SUPPLIED ENTRIES
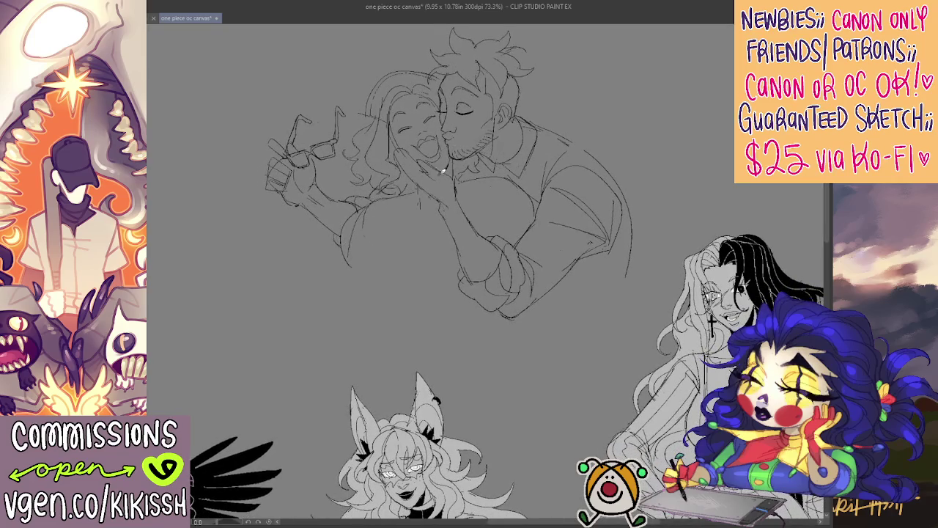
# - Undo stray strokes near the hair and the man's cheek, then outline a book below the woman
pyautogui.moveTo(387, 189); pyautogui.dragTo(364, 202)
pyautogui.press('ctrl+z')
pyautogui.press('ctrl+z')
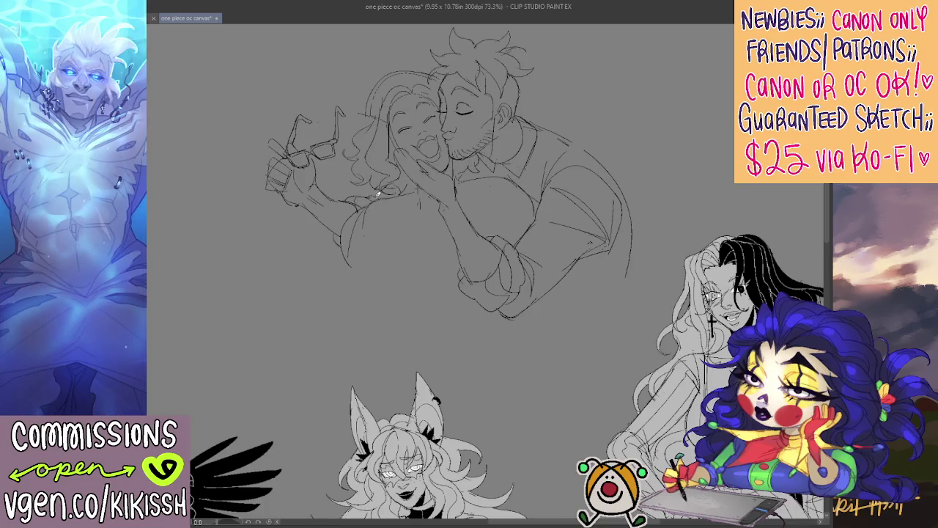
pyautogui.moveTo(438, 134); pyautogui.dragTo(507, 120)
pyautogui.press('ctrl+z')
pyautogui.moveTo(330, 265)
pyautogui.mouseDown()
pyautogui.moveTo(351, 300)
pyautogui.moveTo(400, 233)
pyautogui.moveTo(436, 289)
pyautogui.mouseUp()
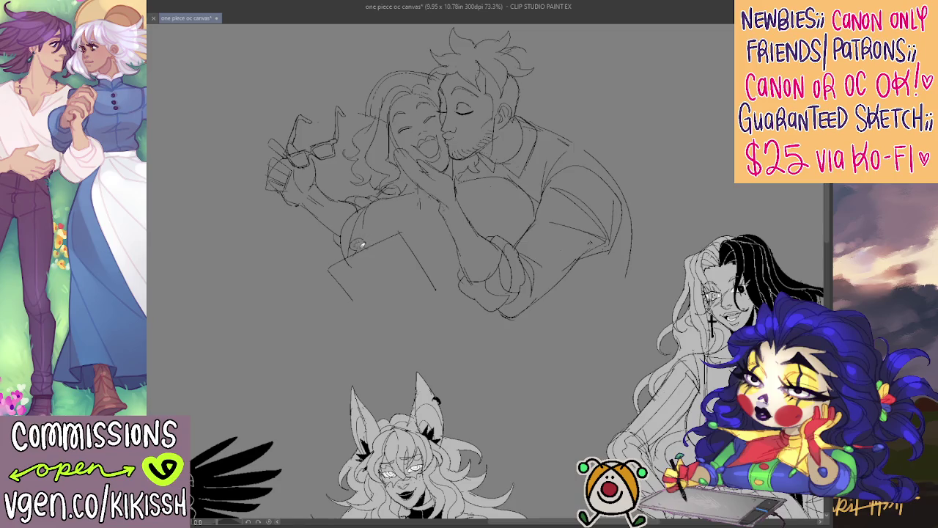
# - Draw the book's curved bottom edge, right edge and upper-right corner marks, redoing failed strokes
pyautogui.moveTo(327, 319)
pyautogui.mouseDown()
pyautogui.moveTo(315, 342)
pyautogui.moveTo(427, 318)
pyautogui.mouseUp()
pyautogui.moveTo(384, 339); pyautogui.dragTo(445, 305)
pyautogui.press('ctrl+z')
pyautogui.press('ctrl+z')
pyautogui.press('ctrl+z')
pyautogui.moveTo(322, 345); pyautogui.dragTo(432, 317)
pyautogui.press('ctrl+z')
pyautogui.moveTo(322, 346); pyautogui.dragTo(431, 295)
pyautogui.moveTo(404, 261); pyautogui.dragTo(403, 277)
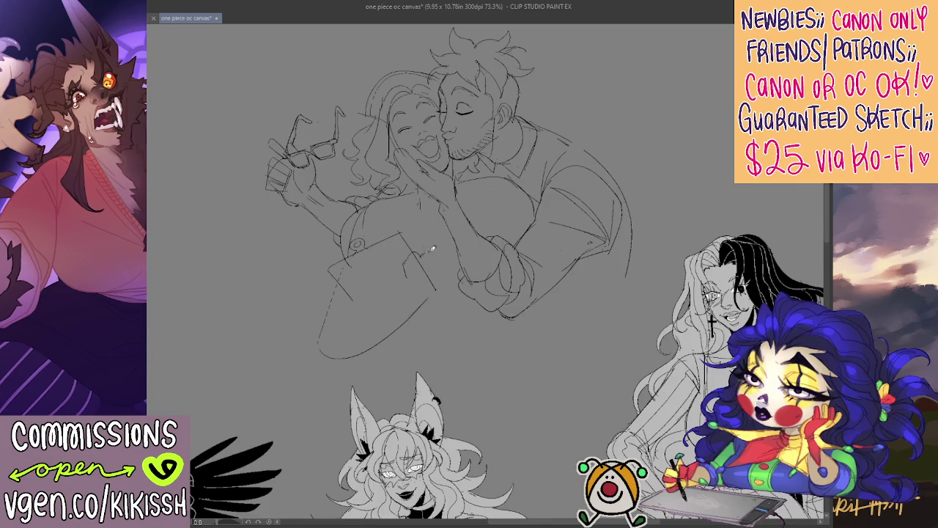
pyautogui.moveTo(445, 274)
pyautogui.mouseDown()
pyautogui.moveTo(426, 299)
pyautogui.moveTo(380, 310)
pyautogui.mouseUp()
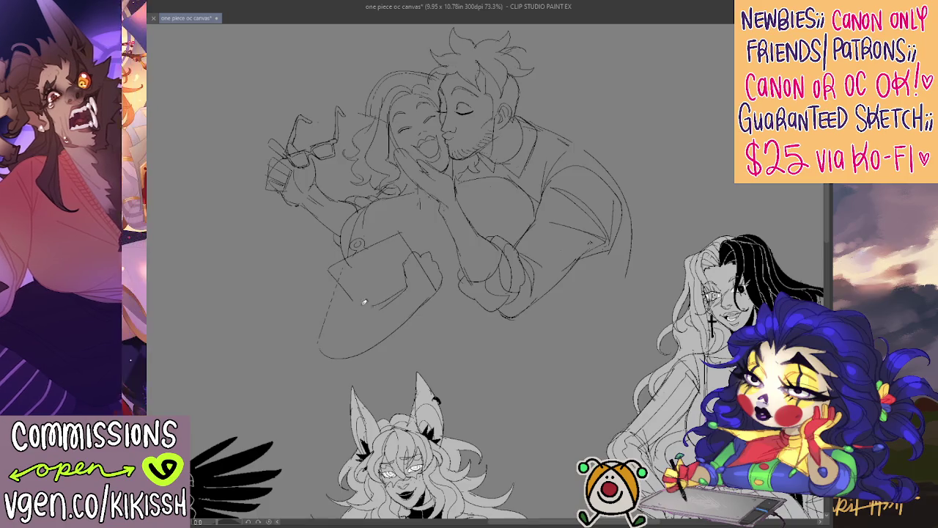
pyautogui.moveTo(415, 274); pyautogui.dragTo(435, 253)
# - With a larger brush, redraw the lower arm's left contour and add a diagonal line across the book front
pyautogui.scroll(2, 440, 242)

==

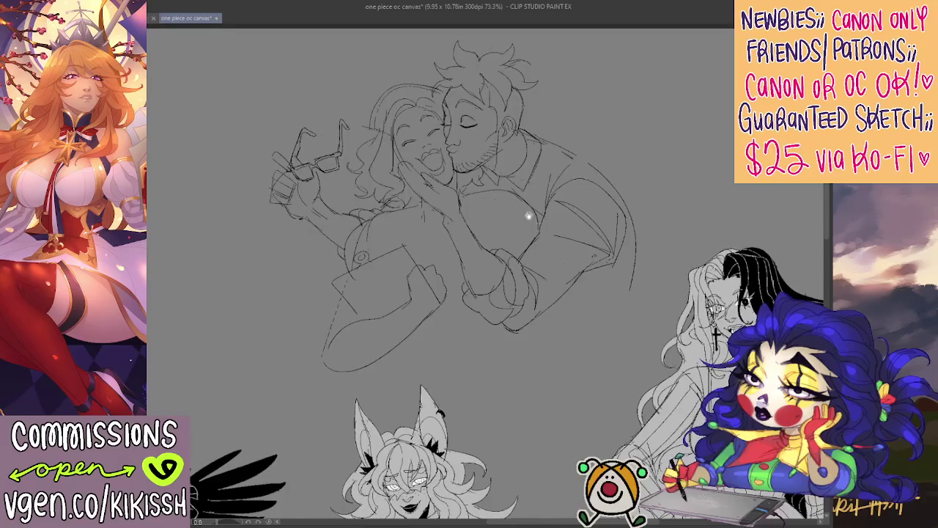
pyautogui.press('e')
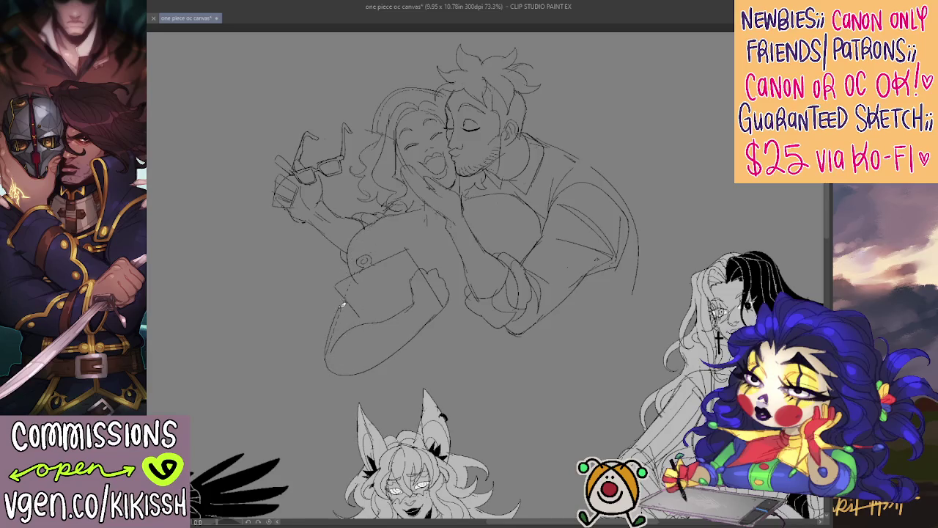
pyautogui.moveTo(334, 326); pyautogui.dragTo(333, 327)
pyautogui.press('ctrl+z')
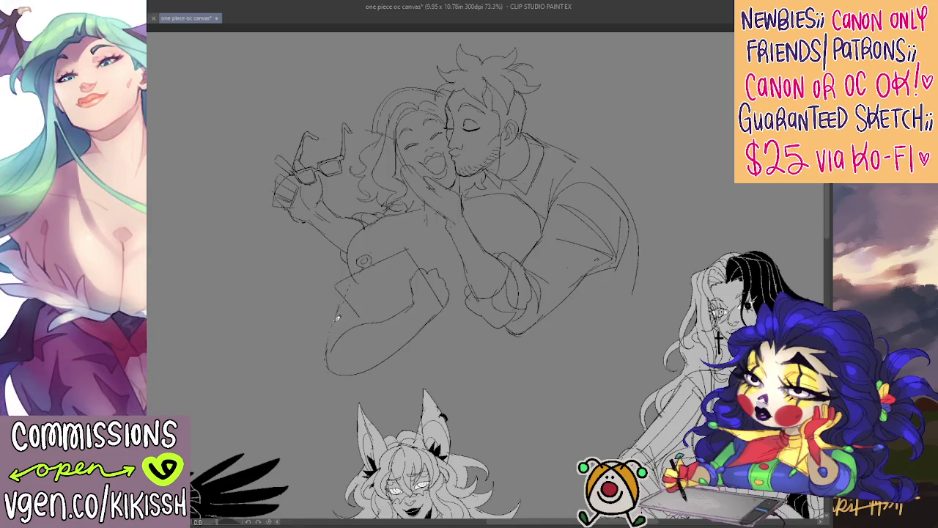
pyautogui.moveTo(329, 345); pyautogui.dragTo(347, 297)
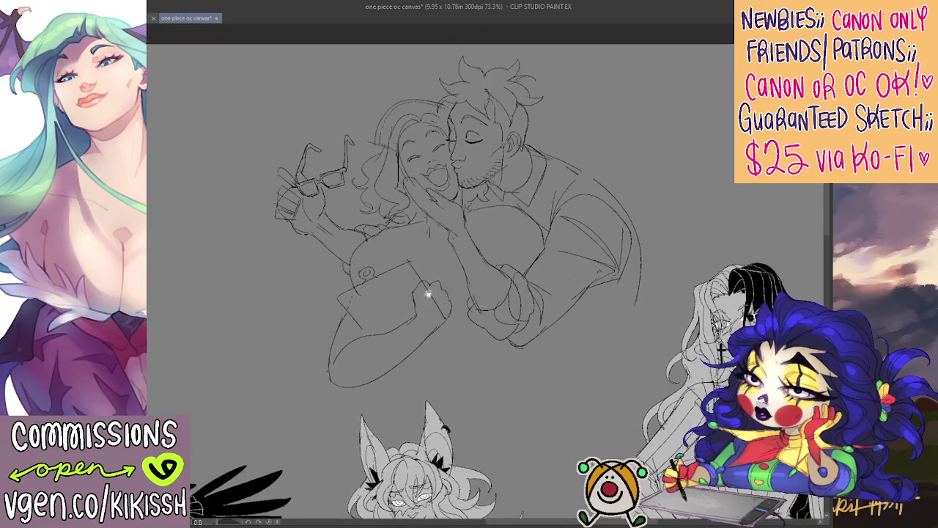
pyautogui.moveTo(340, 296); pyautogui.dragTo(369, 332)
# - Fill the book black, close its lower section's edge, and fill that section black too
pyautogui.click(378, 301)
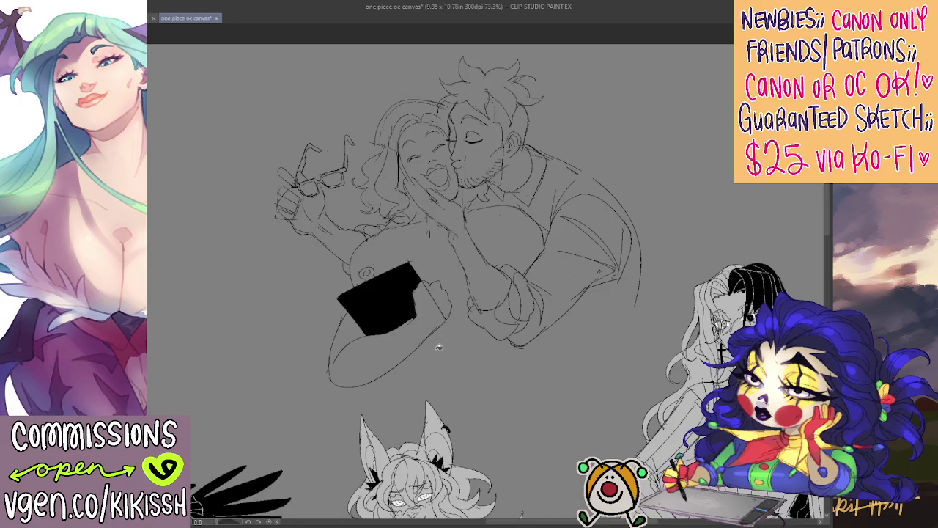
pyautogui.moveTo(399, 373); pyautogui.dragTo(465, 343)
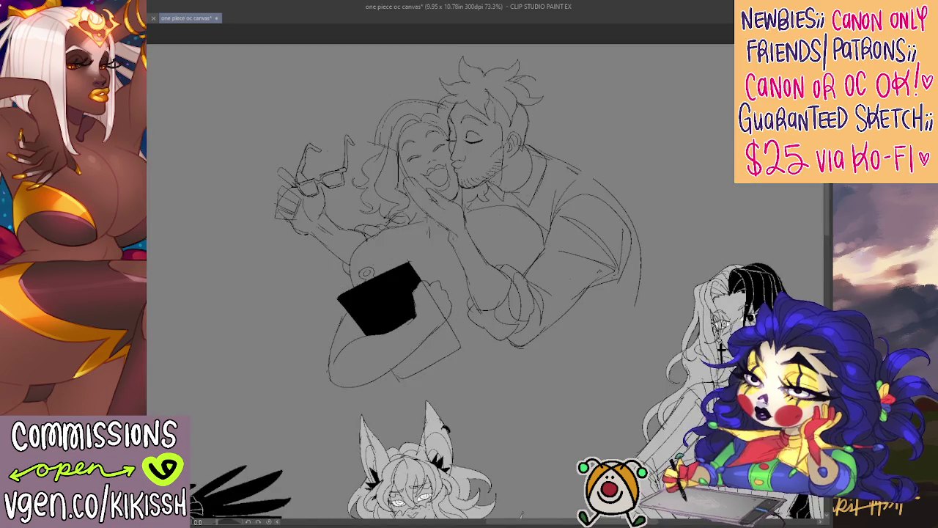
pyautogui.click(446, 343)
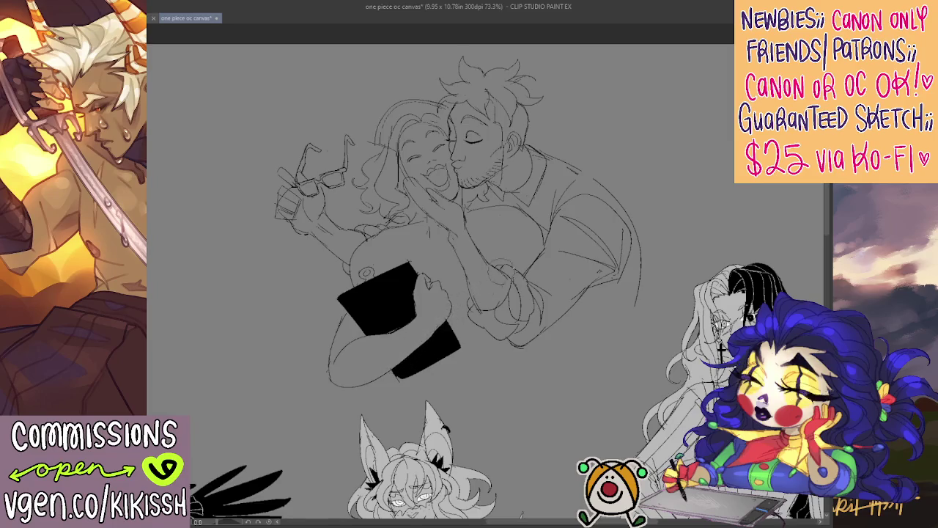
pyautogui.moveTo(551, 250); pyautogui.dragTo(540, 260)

ASSIGNMENT
Scan the material for lines with the word "click", and copy each line you find.

RESPONSE TO THIS TASK
pyautogui.click(378, 301)
pyautogui.click(446, 343)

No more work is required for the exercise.